Financial Literacy Month—the perfect time to focus on better managing your personal finances for the good of your family’s future. You don’t need a degree in finance to manage money well, but you do need to master some basics. The first step is to find out where you stand.
The following four numbers will help give you a clear picture of your current finances:
1. Expected monthly income
By knowing how much money you have to work with, you can better plan your spending to stay within that amount. If you have regular paychecks of the same amount each time, it’s easy to identify your monthly income by simply adding them up to get the total. However, if you are paid irregularly, or the amount varies, this can be trickier. Obtain as accurate of a number as possible by looking at previous income you’ve received and carefully basing future income estimates accordingly.
2. Total debt
Debt is one of the most significant obstacles to achieving financial goals. If you have a lot of debt, especially from credit cards, it’s important to prioritize paying it down. The first step is to find out exactly how much you owe.
3. Net worth
Net worth is a measurement of your wealth, and it’s a number that can change depending on your current financial situation. It’s calculated by adding up all your assets (things you own, money you have in savings, etc.) and then subtracting all your debts from that number. Use this simple worksheet to calculate your current net worth.
4. Credit score
Your credit score is important because banks and other lenders use it to decide whether or not to give you a loan. If you have a low credit score, you may not qualify for a loan at all, or you may qualify but be required to pay a higher interest rate. Knowing your credit score gives you the heads up to be able to take steps to improve it if it’s low and maintain it if it’s high. Credit scores are based on the information in your credit report so you will want to check it annually to ensure all the reported information is correct. You can obtain free credit reports at annualcreditreport.com.
Next Step: Establish priorities and goals
Once you have a good idea of your current financial situation based on the above numbers, it’s time to evaluate your spending priorities. A good approach is to make a list of all the things you need or want to do with your money such as paying down debt, saving for a car or house, taking a family vacation, or saving for retirement. Designate each item as either a need or a want and then rank in order of importance. For example, if you have a large amount of debt, it’s a good idea to make paying it down a higher priority than saving for a vacation.

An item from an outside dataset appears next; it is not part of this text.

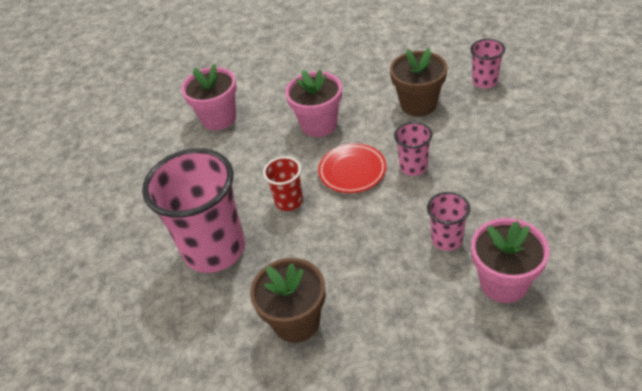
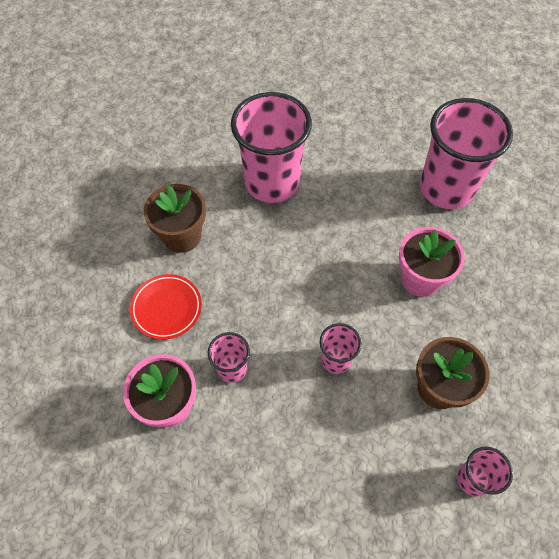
camera: 90 degrees right, 15 degrees up
(219, 118) = (446, 188): pink flower pot -> pink cup
(289, 201) = (314, 241): red cup -> none
(352, 171) = (343, 301): red plate -> red plate (166, 308)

Next, use this priority list to decide your short-, mid-, and long-term financial goals. For example, a short-term goal could be to start building your emergency fund by opening an AG Loan Fund Demand Certificate and begin regularly contributing to it. A mid-term goal could be to continue building that emergency savings until it contains three to six months of household expenses. A long-term goal could be to save enough for retirement.
Ultimately, Financial Literacy Month is about increasing your ability to achieve the financial goals that are important to you. Knowing your numbers is the first step. Take time this month to identify where you stand and make a plan for moving forward.